• Work item: Put each non-blank line from all the rows below into a two-column Markdown table headed "No." and "Text", numbering the lines in order.

• Stored data:
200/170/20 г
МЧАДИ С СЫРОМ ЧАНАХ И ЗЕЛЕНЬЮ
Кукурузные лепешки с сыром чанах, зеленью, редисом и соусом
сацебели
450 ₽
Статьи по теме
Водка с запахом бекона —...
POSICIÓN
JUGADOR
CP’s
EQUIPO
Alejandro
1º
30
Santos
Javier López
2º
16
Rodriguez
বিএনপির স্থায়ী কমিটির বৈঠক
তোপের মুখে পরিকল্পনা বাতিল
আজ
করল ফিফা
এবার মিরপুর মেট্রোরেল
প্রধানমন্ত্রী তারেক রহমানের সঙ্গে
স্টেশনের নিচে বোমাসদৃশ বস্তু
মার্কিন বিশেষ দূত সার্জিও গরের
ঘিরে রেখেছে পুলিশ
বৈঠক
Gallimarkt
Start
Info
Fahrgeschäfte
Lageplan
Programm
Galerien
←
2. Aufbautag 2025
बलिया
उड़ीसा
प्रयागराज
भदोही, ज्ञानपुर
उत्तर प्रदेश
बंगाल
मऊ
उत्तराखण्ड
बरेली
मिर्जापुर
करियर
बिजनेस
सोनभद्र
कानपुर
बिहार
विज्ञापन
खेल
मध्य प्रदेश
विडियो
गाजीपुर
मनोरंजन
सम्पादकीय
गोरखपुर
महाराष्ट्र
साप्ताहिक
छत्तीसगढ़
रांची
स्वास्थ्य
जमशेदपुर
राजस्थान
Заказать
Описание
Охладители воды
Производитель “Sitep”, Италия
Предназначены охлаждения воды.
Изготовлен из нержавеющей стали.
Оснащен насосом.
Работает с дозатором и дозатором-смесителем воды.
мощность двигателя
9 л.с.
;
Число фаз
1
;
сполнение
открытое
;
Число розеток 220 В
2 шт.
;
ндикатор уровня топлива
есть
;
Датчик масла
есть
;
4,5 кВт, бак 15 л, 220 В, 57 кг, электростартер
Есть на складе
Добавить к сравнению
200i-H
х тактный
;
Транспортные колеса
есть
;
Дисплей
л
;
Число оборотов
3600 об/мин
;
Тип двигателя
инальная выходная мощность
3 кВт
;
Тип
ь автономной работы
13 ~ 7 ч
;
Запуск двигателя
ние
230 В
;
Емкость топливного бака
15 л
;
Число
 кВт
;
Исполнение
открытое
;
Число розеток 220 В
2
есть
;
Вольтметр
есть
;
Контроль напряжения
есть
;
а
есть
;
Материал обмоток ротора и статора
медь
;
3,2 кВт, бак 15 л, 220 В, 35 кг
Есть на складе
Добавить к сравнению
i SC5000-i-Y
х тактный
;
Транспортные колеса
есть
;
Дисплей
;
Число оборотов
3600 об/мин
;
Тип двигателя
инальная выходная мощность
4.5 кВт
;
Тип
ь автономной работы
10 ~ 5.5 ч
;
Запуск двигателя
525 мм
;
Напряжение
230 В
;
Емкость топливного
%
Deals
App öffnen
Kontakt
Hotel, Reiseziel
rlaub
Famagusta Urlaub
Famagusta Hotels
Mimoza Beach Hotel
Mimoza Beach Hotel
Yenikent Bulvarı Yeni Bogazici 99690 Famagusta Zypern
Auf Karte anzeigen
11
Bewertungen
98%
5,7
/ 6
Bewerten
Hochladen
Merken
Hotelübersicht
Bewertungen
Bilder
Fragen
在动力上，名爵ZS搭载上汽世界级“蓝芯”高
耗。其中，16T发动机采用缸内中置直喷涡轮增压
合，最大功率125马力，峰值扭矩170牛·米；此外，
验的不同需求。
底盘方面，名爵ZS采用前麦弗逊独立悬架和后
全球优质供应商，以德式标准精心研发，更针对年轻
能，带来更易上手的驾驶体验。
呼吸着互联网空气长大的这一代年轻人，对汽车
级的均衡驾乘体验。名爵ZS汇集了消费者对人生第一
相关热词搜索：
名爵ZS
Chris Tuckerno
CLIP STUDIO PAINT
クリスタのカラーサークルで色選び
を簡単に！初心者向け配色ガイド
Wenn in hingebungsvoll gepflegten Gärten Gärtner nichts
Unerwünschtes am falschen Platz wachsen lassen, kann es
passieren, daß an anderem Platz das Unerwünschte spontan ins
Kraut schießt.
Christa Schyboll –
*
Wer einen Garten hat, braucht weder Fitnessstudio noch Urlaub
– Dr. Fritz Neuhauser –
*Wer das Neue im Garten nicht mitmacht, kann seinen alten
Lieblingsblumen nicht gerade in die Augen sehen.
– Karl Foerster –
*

• Task answer:
| No. | Text |
|---|---|
| 1 | 200/170/20 г |
| 2 | МЧАДИ С СЫРОМ ЧАНАХ И ЗЕЛЕНЬЮ |
| 3 | Кукурузные лепешки с сыром чанах, зеленью, редисом и соусом |
| 4 | сацебели |
| 5 | 450 ₽ |
| 6 | Статьи по теме |
| 7 | Водка с запахом бекона —... |
| 8 | POSICIÓN |
| 9 | JUGADOR |
| 10 | CP’s |
| 11 | EQUIPO |
| 12 | Alejandro |
| 13 | 1º |
| 14 | 30 |
| 15 | Santos |
| 16 | Javier López |
| 17 | 2º |
| 18 | 16 |
| 19 | Rodriguez |
| 20 | বিএনপির স্থায়ী কমিটির বৈঠক |
| 21 | তোপের মুখে পরিকল্পনা বাতিল |
| 22 | আজ |
| 23 | করল ফিফা |
| 24 | এবার মিরপুর মেট্রোরেল |
| 25 | প্রধানমন্ত্রী তারেক রহমানের সঙ্গে |
| 26 | স্টেশনের নিচে বোমাসদৃশ বস্তু |
| 27 | মার্কিন বিশেষ দূত সার্জিও গরের |
| 28 | ঘিরে রেখেছে পুলিশ |
| 29 | বৈঠক |
| 30 | Gallimarkt |
| 31 | Start |
| 32 | Info |
| 33 | Fahrgeschäfte |
| 34 | Lageplan |
| 35 | Programm |
| 36 | Galerien |
| 37 | ← |
| 38 | 2. Aufbautag 2025 |
| 39 | बलिया |
| 40 | उड़ीसा |
| 41 | प्रयागराज |
| 42 | भदोही, ज्ञानपुर |
| 43 | उत्तर प्रदेश |
| 44 | बंगाल |
| 45 | मऊ |
| 46 | उत्तराखण्ड |
| 47 | बरेली |
| 48 | मिर्जापुर |
| 49 | करियर |
| 50 | बिजनेस |
| 51 | सोनभद्र |
| 52 | कानपुर |
| 53 | बिहार |
| 54 | विज्ञापन |
| 55 | खेल |
| 56 | मध्य प्रदेश |
| 57 | विडियो |
| 58 | गाजीपुर |
| 59 | मनोरंजन |
| 60 | सम्पादकीय |
| 61 | गोरखपुर |
| 62 | महाराष्ट्र |
| 63 | साप्ताहिक |
| 64 | छत्तीसगढ़ |
| 65 | रांची |
| 66 | स्वास्थ्य |
| 67 | जमशेदपुर |
| 68 | राजस्थान |
| 69 | Заказать |
| 70 | Описание |
| 71 | Охладители воды |
| 72 | Производитель “Sitep”, Италия |
| 73 | Предназначены охлаждения воды. |
| 74 | Изготовлен из нержавеющей стали. |
| 75 | Оснащен насосом. |
| 76 | Работает с дозатором и дозатором-смесителем воды. |
| 77 | мощность двигателя |
| 78 | 9 л.с. |
| 79 | ; |
| 80 | Число фаз |
| 81 | 1 |
| 82 | ; |
| 83 | сполнение |
| 84 | открытое |
| 85 | ; |
| 86 | Число розеток 220 В |
| 87 | 2 шт. |
| 88 | ; |
| 89 | ндикатор уровня топлива |
| 90 | есть |
| 91 | ; |
| 92 | Датчик масла |
| 93 | есть |
| 94 | ; |
| 95 | 4,5 кВт, бак 15 л, 220 В, 57 кг, электростартер |
| 96 | Есть на складе |
| 97 | Добавить к сравнению |
| 98 | 200i-H |
| 99 | х тактный |
| 100 | ; |
| 101 | Транспортные колеса |
| 102 | есть |
| 103 | ; |
| 104 | Дисплей |
| 105 | л |
| 106 | ; |
| 107 | Число оборотов |
| 108 | 3600 об/мин |
| 109 | ; |
| 110 | Тип двигателя |
| 111 | инальная выходная мощность |
| 112 | 3 кВт |
| 113 | ; |
| 114 | Тип |
| 115 | ь автономной работы |
| 116 | 13 ~ 7 ч |
| 117 | ; |
| 118 | Запуск двигателя |
| 119 | ние |
| 120 | 230 В |
| 121 | ; |
| 122 | Емкость топливного бака |
| 123 | 15 л |
| 124 | ; |
| 125 | Число |
| 126 |  кВт |
| 127 | ; |
| 128 | Исполнение |
| 129 | открытое |
| 130 | ; |
| 131 | Число розеток 220 В |
| 132 | 2 |
| 133 | есть |
| 134 | ; |
| 135 | Вольтметр |
| 136 | есть |
| 137 | ; |
| 138 | Контроль напряжения |
| 139 | есть |
| 140 | ; |
| 141 | а |
| 142 | есть |
| 143 | ; |
| 144 | Материал обмоток ротора и статора |
| 145 | медь |
| 146 | ; |
| 147 | 3,2 кВт, бак 15 л, 220 В, 35 кг |
| 148 | Есть на складе |
| 149 | Добавить к сравнению |
| 150 | i SC5000-i-Y |
| 151 | х тактный |
| 152 | ; |
| 153 | Транспортные колеса |
| 154 | есть |
| 155 | ; |
| 156 | Дисплей |
| 157 | ; |
| 158 | Число оборотов |
| 159 | 3600 об/мин |
| 160 | ; |
| 161 | Тип двигателя |
| 162 | инальная выходная мощность |
| 163 | 4.5 кВт |
| 164 | ; |
| 165 | Тип |
| 166 | ь автономной работы |
| 167 | 10 ~ 5.5 ч |
| 168 | ; |
| 169 | Запуск двигателя |
| 170 | 525 мм |
| 171 | ; |
| 172 | Напряжение |
| 173 | 230 В |
| 174 | ; |
| 175 | Емкость топливного |
| 176 | % |
| 177 | Deals |
| 178 | App öffnen |
| 179 | Kontakt |
| 180 | Hotel, Reiseziel |
| 181 | rlaub |
| 182 | Famagusta Urlaub |
| 183 | Famagusta Hotels |
| 184 | Mimoza Beach Hotel |
| 185 | Mimoza Beach Hotel |
| 186 | Yenikent Bulvarı Yeni Bogazici 99690 Famagusta Zypern |
| 187 | Auf Karte anzeigen |
| 188 | 11 |
| 189 | Bewertungen |
| 190 | 98% |
| 191 | 5,7 |
| 192 | / 6 |
| 193 | Bewerten |
| 194 | Hochladen |
| 195 | Merken |
| 196 | Hotelübersicht |
| 197 | Bewertungen |
| 198 | Bilder |
| 199 | Fragen |
| 200 | 在动力上，名爵ZS搭载上汽世界级“蓝芯”高 |
| 201 | 耗。其中，16T发动机采用缸内中置直喷涡轮增压 |
| 202 | 合，最大功率125马力，峰值扭矩170牛·米；此外， |
| 203 | 验的不同需求。 |
| 204 | 底盘方面，名爵ZS采用前麦弗逊独立悬架和后 |
| 205 | 全球优质供应商，以德式标准精心研发，更针对年轻 |
| 206 | 能，带来更易上手的驾驶体验。 |
| 207 | 呼吸着互联网空气长大的这一代年轻人，对汽车 |
| 208 | 级的均衡驾乘体验。名爵ZS汇集了消费者对人生第一 |
| 209 | 相关热词搜索： |
| 210 | 名爵ZS |
| 211 | Chris Tuckerno |
| 212 | CLIP STUDIO PAINT |
| 213 | クリスタのカラーサークルで色選び |
| 214 | を簡単に！初心者向け配色ガイド |
| 215 | Wenn in hingebungsvoll gepflegten Gärten Gärtner nichts |
| 216 | Unerwünschtes am falschen Platz wachsen lassen, kann es |
| 217 | passieren, daß an anderem Platz das Unerwünschte spontan ins |
| 218 | Kraut schießt. |
| 219 | Christa Schyboll – |
| 220 | * |
| 221 | Wer einen Garten hat, braucht weder Fitnessstudio noch Urlaub |
| 222 | – Dr. Fritz Neuhauser – |
| 223 | *Wer das Neue im Garten nicht mitmacht, kann seinen alten |
| 224 | Lieblingsblumen nicht gerade in die Augen sehen. |
| 225 | – Karl Foerster – |
| 226 | * |